» **Task directions**:
Rewrite the records below with every instance of "marbles" swapped for "beads" and nothing else changed. Leave the pictures out of your answer.

==== Provided data ====

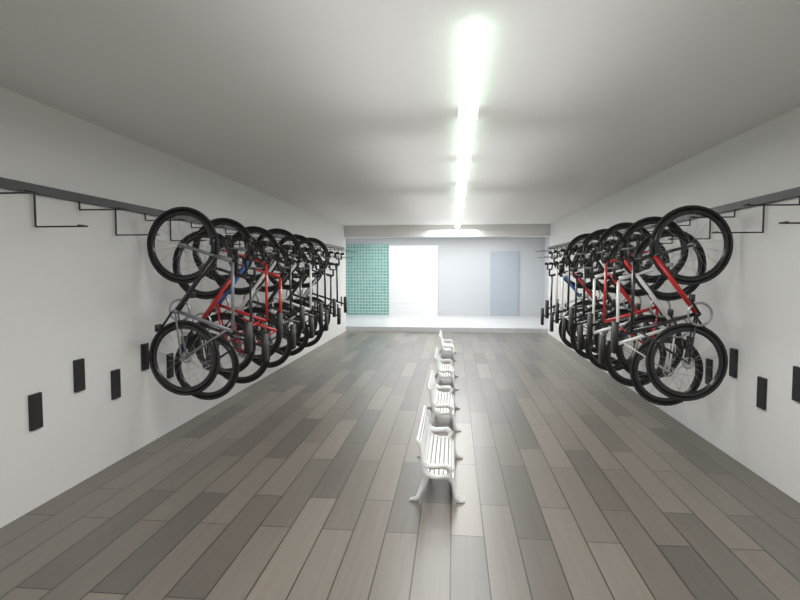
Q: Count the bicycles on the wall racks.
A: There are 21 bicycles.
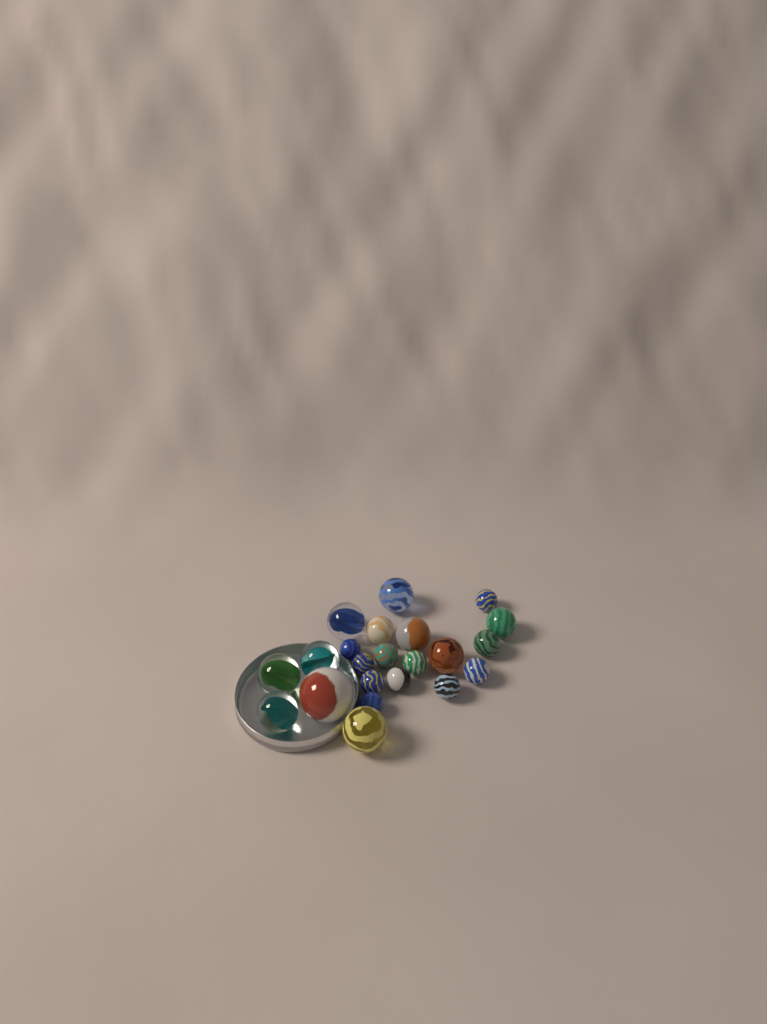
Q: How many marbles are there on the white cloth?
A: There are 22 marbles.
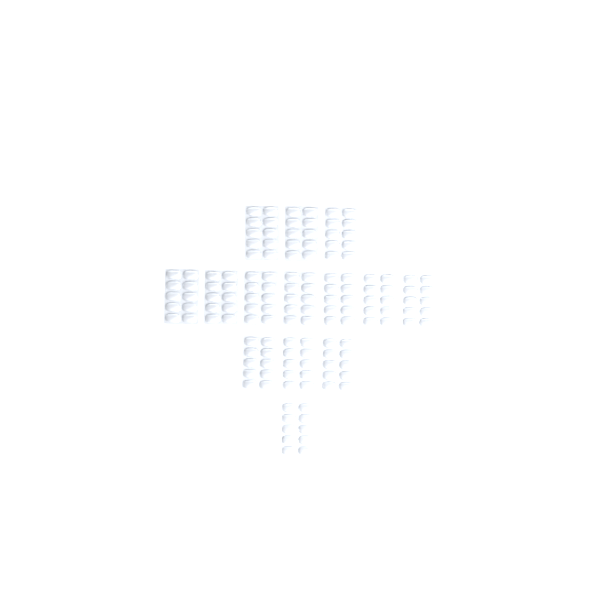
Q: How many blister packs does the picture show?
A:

====

» **Result of the exercise**:
Q: Count the bicycles on the wall racks.
A: There are 21 bicycles.
Q: How many beads are there on the white cloth?
A: There are 22 beads.
Q: How many blister packs does the picture show?
A:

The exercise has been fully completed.